Assignment A: From the listing, copy word for word the lines starting with the line that contains "Check what Chrome" and going on through the line that contains "tag chrome:20181018 chrome:70.0.3538.67".

Christians today need to be thinking more carefully and deeply about sacred and secular in the realm of music. Art, and certainly musical art, may have a special religious calling, because it tends to come from the heart and go to the heart -- to paraphrase what Beethoven said of his Missa Solemnis. But perhaps not all art is meant to touch the heart, let alone the soul; and perhaps even the music that touches the heart does so in quite different ways. A clever piano sonata that Mozart composed in his head is not likely to be perceived as religious or "spiritual." However justified Karl Barth’s conviction may have been that Mozart’s ostensibly secular music is possibly even more significant, religiously, than his masses, a lover of Mozart’s music may "adore" Cherubino’s adolescent and flirtatious songs in the Marriage of Figaro without needing to regard them as even remotely religious, let alone as generally well suited for worship. As for the masses, clergy and musicians from Mozart’s time to the present have expressed reservations about their more operatic traits -- the religious admiration of Barth and Hans Küng notwithstanding.

One does not have to believe that certain styles of music are inherently religious in order to be convinced that some kinds of music are generally more suitable for worship than are other kinds. Pianist and musicologist Charles Rosen has articulated a number of cogent reasons for regarding the classical style of Haydn, Mozart and Beethoven as peculiarly handicapped in the realm of sacred music. In Rosen’s view, those composers wisely departed from the more strictly "classical" conventions to become more "archaic" in style (modal, contrapuntal) when writing their most serious church music -- Haydn’s oratorio The Creation, for instance, or Mozart’s Requiem and Mass in C Minor, or Beethoven’s Missa Solemnis.

And some musical styles are more flexible than others. Both baroque music and African-American gospel music have roots within the churches as well as within secular settings, permitting composers and performers in these idioms to make relatively minor stylistic adjustments that will readily put into play the appropriate range of associations, thoughts and feelings.

Input:
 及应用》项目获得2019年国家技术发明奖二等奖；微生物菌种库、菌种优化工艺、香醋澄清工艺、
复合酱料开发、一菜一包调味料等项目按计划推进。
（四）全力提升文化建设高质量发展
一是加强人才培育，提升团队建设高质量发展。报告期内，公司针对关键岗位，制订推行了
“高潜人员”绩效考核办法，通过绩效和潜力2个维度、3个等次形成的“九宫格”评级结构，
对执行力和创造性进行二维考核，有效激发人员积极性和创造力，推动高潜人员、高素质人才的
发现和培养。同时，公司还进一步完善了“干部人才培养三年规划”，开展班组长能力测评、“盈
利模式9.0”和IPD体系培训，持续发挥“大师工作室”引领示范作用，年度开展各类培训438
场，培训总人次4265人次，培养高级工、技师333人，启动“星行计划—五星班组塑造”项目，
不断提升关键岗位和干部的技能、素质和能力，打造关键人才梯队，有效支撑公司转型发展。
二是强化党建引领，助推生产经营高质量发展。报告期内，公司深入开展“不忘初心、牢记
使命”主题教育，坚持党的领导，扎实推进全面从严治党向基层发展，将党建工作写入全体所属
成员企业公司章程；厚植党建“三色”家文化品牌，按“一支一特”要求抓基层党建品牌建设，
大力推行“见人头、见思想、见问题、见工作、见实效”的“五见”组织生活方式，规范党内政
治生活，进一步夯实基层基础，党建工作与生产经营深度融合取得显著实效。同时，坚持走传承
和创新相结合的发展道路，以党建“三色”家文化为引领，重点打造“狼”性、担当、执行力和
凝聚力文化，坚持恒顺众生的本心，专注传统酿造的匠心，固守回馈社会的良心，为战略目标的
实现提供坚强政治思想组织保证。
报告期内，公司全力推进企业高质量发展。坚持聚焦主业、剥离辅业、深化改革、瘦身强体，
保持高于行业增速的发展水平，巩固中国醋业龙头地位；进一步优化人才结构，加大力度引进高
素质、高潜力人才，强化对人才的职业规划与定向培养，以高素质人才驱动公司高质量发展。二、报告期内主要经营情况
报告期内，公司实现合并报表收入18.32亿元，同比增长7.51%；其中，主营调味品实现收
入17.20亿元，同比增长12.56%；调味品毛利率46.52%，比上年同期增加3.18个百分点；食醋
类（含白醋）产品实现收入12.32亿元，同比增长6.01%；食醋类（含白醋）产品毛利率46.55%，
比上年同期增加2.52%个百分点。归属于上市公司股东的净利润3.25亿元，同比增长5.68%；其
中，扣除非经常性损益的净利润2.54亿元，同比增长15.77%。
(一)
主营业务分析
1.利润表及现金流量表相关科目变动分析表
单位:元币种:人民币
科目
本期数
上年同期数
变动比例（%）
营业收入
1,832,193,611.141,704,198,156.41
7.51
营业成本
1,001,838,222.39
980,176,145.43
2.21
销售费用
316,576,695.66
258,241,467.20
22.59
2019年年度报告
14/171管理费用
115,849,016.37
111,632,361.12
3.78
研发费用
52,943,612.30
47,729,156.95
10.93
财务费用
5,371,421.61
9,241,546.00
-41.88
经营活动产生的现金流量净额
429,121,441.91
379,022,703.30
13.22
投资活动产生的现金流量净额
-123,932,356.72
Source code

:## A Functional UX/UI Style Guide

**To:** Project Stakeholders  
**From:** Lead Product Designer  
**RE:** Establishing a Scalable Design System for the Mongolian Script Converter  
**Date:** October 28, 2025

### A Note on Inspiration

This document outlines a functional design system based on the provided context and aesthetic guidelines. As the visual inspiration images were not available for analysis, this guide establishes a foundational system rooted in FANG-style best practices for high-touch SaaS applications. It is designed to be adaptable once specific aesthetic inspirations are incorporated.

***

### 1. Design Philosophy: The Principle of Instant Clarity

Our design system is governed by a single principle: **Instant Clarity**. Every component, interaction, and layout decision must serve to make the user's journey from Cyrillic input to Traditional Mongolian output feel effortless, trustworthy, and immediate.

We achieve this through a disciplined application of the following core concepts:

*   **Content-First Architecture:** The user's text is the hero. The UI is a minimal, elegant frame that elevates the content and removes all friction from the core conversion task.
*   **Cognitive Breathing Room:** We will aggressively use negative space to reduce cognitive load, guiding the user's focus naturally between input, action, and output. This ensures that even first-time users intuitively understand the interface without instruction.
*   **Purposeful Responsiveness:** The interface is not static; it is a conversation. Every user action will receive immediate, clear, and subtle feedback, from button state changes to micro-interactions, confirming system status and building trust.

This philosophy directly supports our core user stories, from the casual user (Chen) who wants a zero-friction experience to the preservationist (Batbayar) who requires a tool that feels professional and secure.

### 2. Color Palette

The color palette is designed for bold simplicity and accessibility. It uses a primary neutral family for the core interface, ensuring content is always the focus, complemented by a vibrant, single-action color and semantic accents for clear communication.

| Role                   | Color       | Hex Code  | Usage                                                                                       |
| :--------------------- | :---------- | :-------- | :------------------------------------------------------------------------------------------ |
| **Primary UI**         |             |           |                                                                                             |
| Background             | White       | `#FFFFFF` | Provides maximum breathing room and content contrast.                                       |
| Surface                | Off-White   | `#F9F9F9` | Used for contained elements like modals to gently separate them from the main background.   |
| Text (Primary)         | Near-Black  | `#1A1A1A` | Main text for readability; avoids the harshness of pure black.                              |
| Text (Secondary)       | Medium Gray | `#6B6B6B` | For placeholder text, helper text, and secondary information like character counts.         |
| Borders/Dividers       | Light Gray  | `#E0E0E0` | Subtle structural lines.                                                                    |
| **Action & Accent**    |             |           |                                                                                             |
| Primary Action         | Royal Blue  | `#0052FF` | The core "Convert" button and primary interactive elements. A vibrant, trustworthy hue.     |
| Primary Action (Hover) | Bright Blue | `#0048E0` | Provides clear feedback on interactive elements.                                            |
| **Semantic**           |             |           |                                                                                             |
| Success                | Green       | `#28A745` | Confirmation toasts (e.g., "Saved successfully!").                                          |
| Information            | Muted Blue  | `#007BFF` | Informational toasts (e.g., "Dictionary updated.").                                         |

==

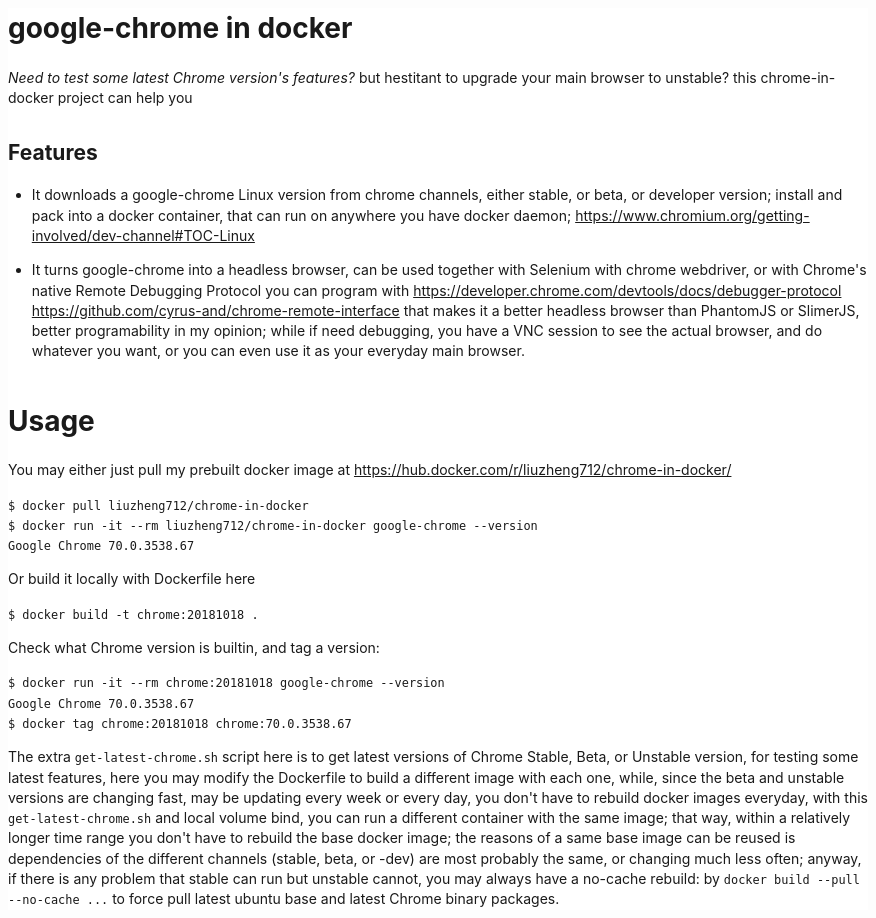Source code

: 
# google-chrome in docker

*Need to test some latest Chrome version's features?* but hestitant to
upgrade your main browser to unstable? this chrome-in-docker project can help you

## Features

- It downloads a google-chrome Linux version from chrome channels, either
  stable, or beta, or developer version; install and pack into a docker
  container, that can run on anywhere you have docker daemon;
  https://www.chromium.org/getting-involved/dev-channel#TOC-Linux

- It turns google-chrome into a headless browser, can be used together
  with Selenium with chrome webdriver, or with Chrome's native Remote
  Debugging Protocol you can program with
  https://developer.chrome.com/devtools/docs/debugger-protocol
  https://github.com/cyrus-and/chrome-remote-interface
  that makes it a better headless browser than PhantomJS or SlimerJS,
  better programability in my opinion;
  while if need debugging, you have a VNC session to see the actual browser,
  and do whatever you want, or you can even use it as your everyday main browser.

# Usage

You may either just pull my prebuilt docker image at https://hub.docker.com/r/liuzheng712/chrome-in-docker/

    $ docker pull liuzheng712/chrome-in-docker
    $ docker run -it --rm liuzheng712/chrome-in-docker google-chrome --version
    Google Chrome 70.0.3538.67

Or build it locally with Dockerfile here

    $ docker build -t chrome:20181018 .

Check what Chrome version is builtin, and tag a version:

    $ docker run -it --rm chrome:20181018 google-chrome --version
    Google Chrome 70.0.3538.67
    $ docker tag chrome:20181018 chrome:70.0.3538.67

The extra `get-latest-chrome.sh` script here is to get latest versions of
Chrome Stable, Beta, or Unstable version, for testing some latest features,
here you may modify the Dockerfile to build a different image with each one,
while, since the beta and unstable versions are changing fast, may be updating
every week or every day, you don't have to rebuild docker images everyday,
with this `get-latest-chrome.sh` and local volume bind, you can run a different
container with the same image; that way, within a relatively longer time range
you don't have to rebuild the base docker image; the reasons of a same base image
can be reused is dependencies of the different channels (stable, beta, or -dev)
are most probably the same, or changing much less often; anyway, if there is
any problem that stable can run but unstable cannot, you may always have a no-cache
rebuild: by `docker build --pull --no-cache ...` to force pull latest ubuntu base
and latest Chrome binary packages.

---

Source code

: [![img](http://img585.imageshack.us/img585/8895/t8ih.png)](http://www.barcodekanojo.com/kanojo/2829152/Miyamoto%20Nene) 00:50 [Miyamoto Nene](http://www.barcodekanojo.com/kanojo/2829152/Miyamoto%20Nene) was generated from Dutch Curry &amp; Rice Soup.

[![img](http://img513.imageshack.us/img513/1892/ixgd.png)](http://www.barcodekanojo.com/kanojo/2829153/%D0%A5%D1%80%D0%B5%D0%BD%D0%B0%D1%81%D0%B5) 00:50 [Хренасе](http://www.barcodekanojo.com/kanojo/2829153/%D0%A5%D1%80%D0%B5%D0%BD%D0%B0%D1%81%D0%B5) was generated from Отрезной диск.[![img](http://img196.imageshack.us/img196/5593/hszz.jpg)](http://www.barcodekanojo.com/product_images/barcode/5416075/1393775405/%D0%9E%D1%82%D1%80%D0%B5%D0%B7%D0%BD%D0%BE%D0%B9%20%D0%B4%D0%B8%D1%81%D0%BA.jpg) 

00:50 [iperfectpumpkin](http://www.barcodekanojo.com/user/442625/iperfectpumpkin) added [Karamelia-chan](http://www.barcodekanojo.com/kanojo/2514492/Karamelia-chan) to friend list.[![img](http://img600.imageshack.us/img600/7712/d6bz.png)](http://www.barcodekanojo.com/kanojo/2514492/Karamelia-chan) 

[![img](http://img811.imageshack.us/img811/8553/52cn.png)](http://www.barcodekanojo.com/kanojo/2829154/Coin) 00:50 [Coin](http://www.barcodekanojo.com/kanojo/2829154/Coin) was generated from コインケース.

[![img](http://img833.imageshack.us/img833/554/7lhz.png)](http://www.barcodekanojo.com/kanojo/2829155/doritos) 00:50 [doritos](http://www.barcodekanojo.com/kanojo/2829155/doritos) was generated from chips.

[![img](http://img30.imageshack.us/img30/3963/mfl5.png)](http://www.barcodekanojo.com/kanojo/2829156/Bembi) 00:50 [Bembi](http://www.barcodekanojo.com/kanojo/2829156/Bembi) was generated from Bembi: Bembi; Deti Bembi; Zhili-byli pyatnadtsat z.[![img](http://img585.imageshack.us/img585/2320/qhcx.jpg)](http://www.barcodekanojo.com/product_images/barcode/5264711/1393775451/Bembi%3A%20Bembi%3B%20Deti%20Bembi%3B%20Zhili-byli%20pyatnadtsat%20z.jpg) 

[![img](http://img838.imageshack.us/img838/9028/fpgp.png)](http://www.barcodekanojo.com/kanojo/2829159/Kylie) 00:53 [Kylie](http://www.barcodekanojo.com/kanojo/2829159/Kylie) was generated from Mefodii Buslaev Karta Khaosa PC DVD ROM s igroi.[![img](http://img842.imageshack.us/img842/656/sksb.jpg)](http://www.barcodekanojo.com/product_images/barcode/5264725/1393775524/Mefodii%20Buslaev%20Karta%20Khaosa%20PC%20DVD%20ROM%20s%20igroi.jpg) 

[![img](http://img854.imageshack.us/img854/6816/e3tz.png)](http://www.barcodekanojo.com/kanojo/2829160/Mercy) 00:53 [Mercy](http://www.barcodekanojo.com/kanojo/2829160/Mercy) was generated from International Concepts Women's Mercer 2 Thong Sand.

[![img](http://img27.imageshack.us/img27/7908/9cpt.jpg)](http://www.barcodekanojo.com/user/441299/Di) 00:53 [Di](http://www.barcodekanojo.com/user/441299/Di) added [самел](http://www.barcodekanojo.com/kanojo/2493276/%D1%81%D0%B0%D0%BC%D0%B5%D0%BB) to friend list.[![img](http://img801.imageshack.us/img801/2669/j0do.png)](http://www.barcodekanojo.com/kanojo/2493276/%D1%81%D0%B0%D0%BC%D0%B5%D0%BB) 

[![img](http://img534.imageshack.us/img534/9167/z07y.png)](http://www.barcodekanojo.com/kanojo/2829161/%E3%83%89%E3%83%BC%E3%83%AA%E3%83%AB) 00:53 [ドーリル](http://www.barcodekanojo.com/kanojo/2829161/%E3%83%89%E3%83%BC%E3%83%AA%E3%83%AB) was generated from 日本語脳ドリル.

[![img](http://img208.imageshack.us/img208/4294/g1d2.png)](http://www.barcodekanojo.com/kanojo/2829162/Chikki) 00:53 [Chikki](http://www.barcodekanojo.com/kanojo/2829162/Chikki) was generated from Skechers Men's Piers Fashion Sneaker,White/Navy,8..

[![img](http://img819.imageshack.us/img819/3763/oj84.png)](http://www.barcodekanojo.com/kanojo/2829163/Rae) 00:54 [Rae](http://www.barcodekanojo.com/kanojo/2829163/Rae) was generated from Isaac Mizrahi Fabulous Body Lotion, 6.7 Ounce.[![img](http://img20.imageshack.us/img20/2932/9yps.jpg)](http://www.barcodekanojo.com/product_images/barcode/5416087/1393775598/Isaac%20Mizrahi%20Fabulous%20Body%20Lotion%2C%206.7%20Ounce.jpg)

Assignment B: In the passage on sacred and secular music, which two musical styles have roots within the churches as well as within secular settings?

Reply A:
Check what Chrome version is builtin, and tag a version:

    $ docker run -it --rm chrome:20181018 google-chrome --version
    Google Chrome 70.0.3538.67
    $ docker tag chrome:20181018 chrome:70.0.3538.67

Reply B: Baroque music and African-American gospel music.